◆ Description of the task:
In the data below, the answer is the run of lines from the line containing "NOT be talking" through the line containing "Privacy Policy", both included; print it exactly and nothing else.

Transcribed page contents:
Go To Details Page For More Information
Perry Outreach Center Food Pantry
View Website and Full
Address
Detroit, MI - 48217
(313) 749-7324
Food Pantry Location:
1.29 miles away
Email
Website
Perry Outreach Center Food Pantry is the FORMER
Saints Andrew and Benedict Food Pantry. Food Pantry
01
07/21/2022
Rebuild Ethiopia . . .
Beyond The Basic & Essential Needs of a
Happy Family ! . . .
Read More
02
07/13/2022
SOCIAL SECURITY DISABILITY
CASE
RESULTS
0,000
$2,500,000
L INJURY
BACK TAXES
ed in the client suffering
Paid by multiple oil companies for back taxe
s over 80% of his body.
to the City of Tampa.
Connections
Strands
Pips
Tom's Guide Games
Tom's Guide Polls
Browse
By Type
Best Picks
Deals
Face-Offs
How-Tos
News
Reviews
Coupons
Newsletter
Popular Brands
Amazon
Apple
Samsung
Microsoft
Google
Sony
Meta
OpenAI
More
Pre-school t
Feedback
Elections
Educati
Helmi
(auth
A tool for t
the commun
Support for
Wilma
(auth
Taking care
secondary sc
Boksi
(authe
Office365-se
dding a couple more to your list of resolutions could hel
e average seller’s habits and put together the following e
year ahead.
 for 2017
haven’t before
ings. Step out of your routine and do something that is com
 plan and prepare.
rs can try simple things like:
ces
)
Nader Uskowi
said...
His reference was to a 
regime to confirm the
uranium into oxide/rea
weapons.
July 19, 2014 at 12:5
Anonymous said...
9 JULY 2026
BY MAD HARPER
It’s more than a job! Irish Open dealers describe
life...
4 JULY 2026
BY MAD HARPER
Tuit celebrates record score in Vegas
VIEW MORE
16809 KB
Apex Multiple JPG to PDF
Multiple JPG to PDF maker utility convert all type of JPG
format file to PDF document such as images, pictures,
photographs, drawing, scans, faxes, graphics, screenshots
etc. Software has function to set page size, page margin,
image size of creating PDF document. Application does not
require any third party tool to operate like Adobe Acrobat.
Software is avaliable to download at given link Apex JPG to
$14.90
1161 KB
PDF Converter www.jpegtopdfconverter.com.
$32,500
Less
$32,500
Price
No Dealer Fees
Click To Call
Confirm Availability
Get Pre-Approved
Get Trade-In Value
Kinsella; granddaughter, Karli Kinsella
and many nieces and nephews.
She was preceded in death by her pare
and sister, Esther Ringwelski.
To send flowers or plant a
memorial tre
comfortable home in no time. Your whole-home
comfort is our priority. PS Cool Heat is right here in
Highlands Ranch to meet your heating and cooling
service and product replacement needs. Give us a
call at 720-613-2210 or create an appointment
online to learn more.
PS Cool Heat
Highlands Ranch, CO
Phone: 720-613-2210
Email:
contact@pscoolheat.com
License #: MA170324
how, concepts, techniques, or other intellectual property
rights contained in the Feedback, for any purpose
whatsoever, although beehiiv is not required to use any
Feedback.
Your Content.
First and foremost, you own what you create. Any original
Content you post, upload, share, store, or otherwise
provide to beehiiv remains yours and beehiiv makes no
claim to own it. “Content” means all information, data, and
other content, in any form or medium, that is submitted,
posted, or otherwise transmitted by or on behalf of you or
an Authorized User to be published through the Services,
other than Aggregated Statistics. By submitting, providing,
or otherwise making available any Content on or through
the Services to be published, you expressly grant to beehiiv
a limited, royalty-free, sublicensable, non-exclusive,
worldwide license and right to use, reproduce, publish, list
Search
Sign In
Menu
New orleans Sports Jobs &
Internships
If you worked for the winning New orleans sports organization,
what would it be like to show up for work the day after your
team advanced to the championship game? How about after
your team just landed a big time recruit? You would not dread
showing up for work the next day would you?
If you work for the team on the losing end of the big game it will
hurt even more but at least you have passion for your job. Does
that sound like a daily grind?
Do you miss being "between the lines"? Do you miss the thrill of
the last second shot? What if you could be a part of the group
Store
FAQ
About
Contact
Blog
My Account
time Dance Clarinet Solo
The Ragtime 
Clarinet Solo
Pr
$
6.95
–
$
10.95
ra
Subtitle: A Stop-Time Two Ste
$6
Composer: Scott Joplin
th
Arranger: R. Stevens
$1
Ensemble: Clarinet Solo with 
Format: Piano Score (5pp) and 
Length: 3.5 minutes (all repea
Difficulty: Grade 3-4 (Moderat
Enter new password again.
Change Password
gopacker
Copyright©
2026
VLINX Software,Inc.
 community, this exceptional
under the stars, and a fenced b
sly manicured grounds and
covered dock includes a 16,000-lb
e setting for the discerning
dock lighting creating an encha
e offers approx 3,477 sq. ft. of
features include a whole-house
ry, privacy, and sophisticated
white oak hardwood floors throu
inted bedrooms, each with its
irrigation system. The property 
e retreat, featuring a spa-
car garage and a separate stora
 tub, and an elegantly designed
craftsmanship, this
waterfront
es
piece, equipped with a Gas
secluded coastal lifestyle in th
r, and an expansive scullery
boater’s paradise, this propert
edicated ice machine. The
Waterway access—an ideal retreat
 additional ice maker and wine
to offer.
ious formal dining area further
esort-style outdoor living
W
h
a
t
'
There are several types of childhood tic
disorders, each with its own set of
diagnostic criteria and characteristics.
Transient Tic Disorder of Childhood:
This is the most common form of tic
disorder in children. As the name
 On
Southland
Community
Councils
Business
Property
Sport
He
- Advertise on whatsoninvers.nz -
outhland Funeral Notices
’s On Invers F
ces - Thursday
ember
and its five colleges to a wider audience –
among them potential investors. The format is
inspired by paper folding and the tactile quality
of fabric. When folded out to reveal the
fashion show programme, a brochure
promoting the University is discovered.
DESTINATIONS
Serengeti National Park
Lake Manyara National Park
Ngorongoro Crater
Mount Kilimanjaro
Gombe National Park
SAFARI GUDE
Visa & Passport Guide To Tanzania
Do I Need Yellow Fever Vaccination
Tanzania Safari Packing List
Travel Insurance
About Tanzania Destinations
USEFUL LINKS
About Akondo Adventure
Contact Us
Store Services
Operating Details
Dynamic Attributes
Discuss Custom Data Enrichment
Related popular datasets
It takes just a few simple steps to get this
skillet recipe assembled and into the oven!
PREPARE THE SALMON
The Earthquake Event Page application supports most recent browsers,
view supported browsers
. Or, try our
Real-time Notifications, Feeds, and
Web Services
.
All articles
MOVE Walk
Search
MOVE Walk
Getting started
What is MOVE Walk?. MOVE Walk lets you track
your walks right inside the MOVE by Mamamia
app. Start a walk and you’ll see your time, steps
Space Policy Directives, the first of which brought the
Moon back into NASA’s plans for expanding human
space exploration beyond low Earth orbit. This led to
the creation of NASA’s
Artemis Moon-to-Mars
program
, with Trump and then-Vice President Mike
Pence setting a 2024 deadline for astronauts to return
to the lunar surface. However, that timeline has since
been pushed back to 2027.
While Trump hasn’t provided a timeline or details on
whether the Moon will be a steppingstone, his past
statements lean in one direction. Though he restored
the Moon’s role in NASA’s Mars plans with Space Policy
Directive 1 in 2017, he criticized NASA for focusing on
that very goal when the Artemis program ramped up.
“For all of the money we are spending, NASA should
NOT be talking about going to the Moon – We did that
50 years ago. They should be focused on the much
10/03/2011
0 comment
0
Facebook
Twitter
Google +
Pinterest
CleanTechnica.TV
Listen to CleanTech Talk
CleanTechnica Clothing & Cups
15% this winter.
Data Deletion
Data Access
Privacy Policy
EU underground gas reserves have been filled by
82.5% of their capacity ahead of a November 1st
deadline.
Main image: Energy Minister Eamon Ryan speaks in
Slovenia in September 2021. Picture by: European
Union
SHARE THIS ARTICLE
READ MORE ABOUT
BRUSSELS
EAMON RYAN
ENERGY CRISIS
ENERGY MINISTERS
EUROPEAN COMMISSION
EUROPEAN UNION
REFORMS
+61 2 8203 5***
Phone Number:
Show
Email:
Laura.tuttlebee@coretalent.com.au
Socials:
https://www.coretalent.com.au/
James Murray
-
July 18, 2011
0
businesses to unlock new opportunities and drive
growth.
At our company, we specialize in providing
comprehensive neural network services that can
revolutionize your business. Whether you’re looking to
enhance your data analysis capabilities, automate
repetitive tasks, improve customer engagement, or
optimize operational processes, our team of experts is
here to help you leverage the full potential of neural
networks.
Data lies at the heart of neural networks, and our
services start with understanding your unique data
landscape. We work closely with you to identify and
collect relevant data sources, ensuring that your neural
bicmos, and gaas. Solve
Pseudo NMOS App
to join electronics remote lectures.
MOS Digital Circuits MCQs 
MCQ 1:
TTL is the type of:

◆ Solution to this problem:
NOT be talking about going to the Moon – We did that
50 years ago. They should be focused on the much
10/03/2011
0 comment
0
Facebook
Twitter
Google +
Pinterest
CleanTechnica.TV
Listen to CleanTech Talk
CleanTechnica Clothing & Cups
15% this winter.
Data Deletion
Data Access
Privacy Policy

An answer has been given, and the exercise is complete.